Raheem, who is an active advocate of family planning, said that he carried out advocacy in the community to educate women and men about the importance of family planning in the family as well as the country at large. Mrs. Mojisola Akande, a community leader from Gbeshi Primary Healthcare Centre, Ikorodu was worried about some challenges faced in the community.

 

Akande said; “We don’t have enough staff in the PHC. All the various types of family planning commodities and consumables are not always available”

 

But, she said, “We make our complaint during stakeholders meeting through the health educator in General Hospital Ikorodu and supplies are made.”

 

Akande added that some family planning users do complain about the preferred method, stating that, “some women complain that when they use the coil, they do bleed and some say that, when they use the injectables, they have irregular menstruation.

 

“We always counsel them that there are different methods, depend ing on one’s body type. We advise for a change of method if the previous one is not compatible with their body.

 

“These women, see us, the community leaders and family planning advocates as examples. We live in the same community with them and they see how we give birth to our children. We don’t have too many children unlike them that give birth every year.

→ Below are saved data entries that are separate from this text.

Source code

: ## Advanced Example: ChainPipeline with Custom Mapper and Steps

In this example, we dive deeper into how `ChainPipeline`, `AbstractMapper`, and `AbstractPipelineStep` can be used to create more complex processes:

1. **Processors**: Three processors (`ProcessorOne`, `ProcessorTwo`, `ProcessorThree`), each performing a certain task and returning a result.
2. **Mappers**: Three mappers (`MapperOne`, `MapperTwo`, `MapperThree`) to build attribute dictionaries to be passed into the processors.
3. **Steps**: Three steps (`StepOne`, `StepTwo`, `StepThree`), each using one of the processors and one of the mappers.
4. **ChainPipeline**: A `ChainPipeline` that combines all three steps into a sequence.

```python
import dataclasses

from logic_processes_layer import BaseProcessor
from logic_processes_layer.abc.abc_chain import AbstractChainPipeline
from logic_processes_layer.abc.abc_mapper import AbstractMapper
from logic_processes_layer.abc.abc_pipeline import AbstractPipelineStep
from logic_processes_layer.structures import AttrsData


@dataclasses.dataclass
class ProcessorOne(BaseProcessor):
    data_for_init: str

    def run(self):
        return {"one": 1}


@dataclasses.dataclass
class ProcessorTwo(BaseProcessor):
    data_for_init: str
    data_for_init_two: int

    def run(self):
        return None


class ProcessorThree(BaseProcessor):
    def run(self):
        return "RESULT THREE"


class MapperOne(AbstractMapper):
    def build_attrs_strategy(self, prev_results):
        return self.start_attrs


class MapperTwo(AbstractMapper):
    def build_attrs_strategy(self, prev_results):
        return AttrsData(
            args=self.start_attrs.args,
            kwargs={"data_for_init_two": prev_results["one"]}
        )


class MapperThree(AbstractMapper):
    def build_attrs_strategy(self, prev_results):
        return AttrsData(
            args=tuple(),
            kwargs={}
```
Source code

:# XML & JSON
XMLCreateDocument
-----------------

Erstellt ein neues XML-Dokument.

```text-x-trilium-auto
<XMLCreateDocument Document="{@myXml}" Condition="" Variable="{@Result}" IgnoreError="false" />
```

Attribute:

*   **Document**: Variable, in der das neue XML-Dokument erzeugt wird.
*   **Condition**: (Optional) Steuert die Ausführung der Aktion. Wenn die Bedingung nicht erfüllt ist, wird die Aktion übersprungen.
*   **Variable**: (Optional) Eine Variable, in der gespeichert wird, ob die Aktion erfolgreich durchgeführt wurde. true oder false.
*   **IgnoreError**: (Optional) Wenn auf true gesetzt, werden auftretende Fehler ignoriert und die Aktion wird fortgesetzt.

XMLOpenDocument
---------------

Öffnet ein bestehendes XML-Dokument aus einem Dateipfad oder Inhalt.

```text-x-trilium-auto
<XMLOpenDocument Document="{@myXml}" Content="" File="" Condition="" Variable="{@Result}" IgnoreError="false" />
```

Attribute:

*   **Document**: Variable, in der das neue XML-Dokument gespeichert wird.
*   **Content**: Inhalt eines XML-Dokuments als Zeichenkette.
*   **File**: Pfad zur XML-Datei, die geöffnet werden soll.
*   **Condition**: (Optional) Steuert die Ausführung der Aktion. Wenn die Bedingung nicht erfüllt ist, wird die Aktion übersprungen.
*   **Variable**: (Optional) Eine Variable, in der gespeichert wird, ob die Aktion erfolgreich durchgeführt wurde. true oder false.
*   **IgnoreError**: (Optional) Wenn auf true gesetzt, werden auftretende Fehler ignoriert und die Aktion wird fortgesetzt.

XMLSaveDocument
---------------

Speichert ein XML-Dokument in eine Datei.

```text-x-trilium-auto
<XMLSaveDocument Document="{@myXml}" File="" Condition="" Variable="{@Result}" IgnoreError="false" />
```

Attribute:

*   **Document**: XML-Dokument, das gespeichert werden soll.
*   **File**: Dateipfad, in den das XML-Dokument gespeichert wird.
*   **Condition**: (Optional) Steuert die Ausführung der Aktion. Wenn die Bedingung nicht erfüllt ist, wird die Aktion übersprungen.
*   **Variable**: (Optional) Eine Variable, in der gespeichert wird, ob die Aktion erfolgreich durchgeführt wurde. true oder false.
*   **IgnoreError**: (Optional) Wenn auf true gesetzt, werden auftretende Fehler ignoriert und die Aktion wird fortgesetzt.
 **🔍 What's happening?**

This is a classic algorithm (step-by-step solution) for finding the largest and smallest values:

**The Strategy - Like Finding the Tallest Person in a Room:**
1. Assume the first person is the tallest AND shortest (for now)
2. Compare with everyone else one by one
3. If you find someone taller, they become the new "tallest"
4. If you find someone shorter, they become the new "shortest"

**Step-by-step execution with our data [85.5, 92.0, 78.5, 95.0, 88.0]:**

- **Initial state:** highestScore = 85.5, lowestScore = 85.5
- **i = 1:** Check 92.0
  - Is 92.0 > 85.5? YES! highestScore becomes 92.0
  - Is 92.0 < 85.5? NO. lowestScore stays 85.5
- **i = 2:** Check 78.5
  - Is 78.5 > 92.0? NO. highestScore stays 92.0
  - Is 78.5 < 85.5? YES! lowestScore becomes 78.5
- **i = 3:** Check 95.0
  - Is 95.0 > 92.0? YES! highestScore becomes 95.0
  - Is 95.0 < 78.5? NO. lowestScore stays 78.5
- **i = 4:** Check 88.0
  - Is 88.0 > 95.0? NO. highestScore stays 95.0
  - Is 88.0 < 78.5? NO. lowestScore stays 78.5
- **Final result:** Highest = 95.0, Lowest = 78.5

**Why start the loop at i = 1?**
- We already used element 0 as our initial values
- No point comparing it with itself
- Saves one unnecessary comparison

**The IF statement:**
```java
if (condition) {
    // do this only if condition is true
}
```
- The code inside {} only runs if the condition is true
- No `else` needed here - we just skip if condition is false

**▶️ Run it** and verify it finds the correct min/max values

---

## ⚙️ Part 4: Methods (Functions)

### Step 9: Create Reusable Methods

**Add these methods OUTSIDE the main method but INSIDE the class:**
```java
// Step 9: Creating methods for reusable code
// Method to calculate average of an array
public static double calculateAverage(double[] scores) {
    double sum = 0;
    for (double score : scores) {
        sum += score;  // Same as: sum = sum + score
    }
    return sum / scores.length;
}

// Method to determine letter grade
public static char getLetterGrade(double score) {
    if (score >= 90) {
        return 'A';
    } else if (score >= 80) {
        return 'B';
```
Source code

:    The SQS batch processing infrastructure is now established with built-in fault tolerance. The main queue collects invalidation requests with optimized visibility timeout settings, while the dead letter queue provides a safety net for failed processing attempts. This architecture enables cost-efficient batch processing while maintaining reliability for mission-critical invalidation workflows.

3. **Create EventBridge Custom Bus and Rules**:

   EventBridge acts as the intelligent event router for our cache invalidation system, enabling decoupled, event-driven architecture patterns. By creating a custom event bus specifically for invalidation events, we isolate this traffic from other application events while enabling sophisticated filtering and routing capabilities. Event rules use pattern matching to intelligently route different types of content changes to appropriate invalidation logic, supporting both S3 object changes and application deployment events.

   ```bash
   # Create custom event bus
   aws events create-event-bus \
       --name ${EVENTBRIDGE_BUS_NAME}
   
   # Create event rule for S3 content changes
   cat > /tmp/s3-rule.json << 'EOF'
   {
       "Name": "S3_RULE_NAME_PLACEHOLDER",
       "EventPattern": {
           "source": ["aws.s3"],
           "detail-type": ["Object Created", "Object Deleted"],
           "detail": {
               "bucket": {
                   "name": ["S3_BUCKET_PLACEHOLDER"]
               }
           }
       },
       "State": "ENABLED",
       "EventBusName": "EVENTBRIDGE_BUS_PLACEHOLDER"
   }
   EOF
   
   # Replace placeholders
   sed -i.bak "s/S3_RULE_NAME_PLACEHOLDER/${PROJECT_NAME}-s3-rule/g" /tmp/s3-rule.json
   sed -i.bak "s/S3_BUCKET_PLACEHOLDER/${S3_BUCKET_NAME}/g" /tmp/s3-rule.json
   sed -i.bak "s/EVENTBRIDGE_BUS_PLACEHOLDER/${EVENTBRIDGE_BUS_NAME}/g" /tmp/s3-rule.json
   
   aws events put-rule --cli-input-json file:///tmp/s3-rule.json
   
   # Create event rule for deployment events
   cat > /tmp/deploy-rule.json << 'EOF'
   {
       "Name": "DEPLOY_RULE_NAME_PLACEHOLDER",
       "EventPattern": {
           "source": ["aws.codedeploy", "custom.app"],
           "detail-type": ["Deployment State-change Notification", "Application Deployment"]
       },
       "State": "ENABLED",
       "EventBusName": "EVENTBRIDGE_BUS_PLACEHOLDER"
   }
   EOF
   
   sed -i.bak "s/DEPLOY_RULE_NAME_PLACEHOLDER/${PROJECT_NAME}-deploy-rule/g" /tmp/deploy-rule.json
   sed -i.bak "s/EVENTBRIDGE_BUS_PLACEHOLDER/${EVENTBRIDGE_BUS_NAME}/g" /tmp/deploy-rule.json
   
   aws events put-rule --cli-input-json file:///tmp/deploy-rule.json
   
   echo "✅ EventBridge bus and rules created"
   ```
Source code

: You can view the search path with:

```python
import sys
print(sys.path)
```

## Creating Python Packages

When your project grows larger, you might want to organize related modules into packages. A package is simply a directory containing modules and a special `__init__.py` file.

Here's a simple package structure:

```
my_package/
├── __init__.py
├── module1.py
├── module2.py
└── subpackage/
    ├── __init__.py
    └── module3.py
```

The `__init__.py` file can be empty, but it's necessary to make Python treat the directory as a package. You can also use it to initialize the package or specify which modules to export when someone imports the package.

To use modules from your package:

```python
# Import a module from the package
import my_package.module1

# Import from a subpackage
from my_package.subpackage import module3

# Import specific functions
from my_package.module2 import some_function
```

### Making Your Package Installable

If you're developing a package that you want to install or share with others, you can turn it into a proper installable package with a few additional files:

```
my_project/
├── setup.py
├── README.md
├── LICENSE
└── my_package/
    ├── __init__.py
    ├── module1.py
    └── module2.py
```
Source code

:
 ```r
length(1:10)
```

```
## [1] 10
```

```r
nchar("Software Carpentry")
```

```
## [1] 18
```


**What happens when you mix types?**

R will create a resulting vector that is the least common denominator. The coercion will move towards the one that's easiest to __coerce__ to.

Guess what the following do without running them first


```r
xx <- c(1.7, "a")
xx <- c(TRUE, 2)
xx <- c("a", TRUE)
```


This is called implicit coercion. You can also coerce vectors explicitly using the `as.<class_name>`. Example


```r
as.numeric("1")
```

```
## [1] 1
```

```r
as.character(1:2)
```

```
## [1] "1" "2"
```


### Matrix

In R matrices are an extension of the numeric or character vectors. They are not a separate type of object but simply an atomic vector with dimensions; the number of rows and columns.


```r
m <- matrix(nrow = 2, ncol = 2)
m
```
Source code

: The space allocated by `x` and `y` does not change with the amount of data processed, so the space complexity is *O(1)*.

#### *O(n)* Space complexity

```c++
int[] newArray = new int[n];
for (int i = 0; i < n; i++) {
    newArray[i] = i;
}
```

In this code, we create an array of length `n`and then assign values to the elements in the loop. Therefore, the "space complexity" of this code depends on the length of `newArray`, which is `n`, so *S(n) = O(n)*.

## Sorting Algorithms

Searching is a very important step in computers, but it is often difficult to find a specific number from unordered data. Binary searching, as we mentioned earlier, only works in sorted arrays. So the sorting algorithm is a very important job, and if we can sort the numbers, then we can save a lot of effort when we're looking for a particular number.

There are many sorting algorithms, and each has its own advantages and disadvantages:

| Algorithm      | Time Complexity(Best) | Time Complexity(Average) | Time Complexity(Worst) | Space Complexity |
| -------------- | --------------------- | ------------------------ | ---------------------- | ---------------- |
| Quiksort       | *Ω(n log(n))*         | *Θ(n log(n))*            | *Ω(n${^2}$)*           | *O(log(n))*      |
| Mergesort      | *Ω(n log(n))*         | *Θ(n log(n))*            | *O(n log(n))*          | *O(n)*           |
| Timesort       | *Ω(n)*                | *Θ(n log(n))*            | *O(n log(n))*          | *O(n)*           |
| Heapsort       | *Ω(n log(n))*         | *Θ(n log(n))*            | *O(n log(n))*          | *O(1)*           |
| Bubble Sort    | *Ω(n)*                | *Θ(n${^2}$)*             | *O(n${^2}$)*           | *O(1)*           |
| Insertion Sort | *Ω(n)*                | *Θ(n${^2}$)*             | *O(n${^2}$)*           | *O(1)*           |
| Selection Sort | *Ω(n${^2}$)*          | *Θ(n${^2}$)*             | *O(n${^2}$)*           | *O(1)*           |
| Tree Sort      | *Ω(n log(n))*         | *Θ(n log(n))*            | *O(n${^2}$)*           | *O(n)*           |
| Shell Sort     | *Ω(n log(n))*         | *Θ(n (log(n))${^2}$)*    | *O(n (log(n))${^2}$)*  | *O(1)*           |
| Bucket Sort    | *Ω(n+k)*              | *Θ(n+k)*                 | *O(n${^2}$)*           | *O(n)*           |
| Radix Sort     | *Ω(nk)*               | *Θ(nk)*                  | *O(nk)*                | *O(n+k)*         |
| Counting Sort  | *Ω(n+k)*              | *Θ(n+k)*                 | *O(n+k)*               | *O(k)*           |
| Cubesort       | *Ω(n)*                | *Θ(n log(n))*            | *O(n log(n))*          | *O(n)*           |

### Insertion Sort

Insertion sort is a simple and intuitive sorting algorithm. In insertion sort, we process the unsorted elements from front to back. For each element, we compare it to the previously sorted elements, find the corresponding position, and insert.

“They admire us and we, the leaders encourage them to use family planning.”

 

In response to the issues of consumables, the Health Educator, Ikorodu Local Government area, Mrs. Jakande Lawal, said whenever there were no consumables, a report was written to the appropriate quarters and supply was made, stressing that clients do not pay or buy consumables.

 

Citing an example, Lawal said, “Let’s take Itelewa Primary Healthcare Centre as an example. Whenever there is any shortage of consumables, we write a report to the Medical Officer of Health (MOH), and it is being channeled to the appropriate quarters.”

 

As part of her duty, the health educator said it was to carry out health activities in the community, including having a stakeholders’ meeting concerning any health issue as well as educating and sensitising people on the importance of healthy living.

 

Also commenting, Mrs. Sulaiman Iyabode, the family planning manager, Ikorodu, said; “In November 2018, when I took over this position, there was stock out of implants family planning method and information was passed to the family unit coordinator in the Lagos State Ministry of Health and an emergency supply of Implants was made.

 

“Twice, we have had stock out of implants and supplies made but the supply was not enough. We were given 50 in the first time and 60, the second time; it was not enough as it was exhausted immediately.”

 

However, the Family Planning Manager said, there has been an improvement in the usage of contraception, but lamented that more could have been done if not for the stock-out of implants.

 

She also said, more women in Ikorodu prefered the implants as awareness for the method was high, stating, “though we counsel them on their preferred method, if there were no Implants, some of the women opt for the injectables.”

 

On the scarcity of consumables, Iyabode revealed that the supplies made by the state Ministry of Health is usually not enough, “if we have to do implants for like 30 to 40 clients in a month, the consumables provided cannot be enough, so whenever the consumables finishes, we inform the MOH for more supplies.”

 

Also, to achieve the 36 per cent national contraceptive prevalent rate (CPR) target, state governments also set targets for themselves. Lagos state, therefore, projects to contribute its quota to achieving the global target of family planning by 2020, despite its teeming population occasioned by the influx of more people into the state on a daily basis.

 

In view of contributing to the national CPR target, Lagos State made a commitment to increase its CPR to 74 per cent by 2020.

 

As 2020 fast approaches, it is obvious that family planning is assuming fresh acceptance by some women in Lagos state, despite unmet demands due to lack of consumables.